Server Uptime Reporting and Tracking

Solution 1:

Ah, one of my favourite topics.

First, you need to define 'uptime'.

Do you mean the server is running? (in which case, just ping it regularly in a script).

Or do you mean the application is running? (connect to the application's 'home page' regularly, assuming it's a web app)

Or do you mean the application is providing the business services it is supposed to? (in which case, you need to runs some sort of synthetic transaction.

I think only the last one is in any sense correct. The others are technically easier to do, but don't really correlate with "is this server providing value to the business".

As you will see if you click on the link I added, there are many companies selling solutions that do this, or you can roll your own.
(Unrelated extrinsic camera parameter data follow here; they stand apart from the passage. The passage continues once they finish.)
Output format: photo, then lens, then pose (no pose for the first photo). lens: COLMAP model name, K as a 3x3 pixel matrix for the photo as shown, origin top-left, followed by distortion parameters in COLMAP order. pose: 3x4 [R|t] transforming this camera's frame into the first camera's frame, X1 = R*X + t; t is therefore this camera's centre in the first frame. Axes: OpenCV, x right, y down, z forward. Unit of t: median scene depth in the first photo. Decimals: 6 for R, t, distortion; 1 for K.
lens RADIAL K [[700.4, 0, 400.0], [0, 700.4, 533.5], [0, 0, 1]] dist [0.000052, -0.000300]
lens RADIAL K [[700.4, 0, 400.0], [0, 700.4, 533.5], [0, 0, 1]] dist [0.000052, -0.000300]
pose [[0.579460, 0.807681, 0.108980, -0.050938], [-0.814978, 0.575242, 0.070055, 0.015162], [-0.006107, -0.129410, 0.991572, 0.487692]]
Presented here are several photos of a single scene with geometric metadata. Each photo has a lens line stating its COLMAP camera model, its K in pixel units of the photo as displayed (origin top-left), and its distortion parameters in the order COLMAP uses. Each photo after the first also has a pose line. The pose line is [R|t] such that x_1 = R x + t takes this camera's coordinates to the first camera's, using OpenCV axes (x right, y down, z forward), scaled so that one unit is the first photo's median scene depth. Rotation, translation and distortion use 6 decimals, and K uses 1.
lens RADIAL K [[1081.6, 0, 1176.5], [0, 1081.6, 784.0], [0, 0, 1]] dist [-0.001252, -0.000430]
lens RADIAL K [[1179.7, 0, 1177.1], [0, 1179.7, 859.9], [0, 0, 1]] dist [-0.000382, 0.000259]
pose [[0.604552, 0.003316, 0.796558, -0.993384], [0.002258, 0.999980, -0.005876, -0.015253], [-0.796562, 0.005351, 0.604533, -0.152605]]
I've experience with NetIQ's products, and Microsoft MOM (thw two have a shared history), but I'm sure others work as well.

When you do pick a tool, consider how to account for planned upgrades and maintenance periods - a naive approach will record these as downtime.

Also, 95% is very undemanding - it's equivalent to 72 minutes of downtime each day, or more than 8 hours a week. Try taking your server out of service for all of the working day each Thursday, say, and I think you'll discover your SLA is actually a bit more demanding than that ...

Solution 2:

I use http://mon.itor.us/ (but it is down at the moment).

Solution 3:

nagios will give you downtime reports, and is available in the standard ubuntu repositories.